Es un proceso mágico, y muy relajante. Te metes en el
cuarto oscuro, con la luz roja encendida, vas eligiendo las fotos que quieres
positivar, el tamaño y el encuadre que más te gusta, decides si te gusta más
clara o más oscura y luego la ilusión de ver aparecer las imágenes en el papel
cuando lo metes en el líquido…Ahí dentro te olvidas de todo y puedes tirarte
horas.
El caso es que dejé la carrera, porque entrare en la UAM.

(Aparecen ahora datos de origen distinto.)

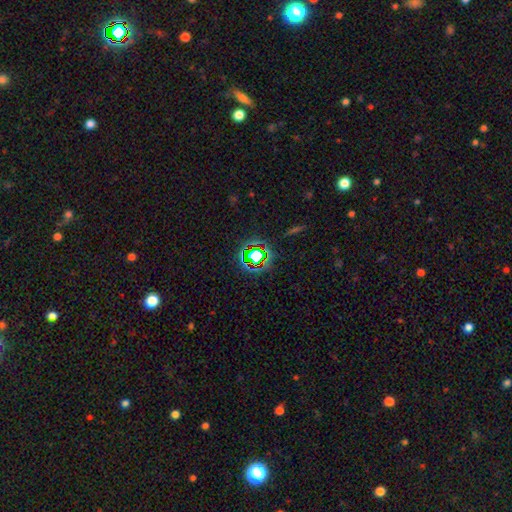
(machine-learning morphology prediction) star or artifact 66%, smooth 20%, featured or disk 13%.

Ya no podré ir al cuarto oscuro de la
escuela y lo echaba de menos. En mi casa no hay un cuarto extra para montar ahí
mi baticueva y me daba rabia comprarme
la ampliadora si no la iba a usar, además de que tampoco es fácil encontrar el
equipo, porque la fotografía analógica está muerta para las tiendas. Pero
después de mucho pensarlo, y de morirme de envidia cada vez que veía un cuarto
oscuro en alguna película o serie, decidí que ya bastaba de excusas. Supondría
algún sacrificio, pero si algo te gusta, hay que esforzarse por hacerlo.
Así que encontré una tienda donde sí vendían lo que me
hacía falta y mis padres me regalaron en Navidad la ampliadora, reveladores, fijadores, focos rojos y tambores
para poder lavar los rollos.
¡Qué poco cuesta ser feliz!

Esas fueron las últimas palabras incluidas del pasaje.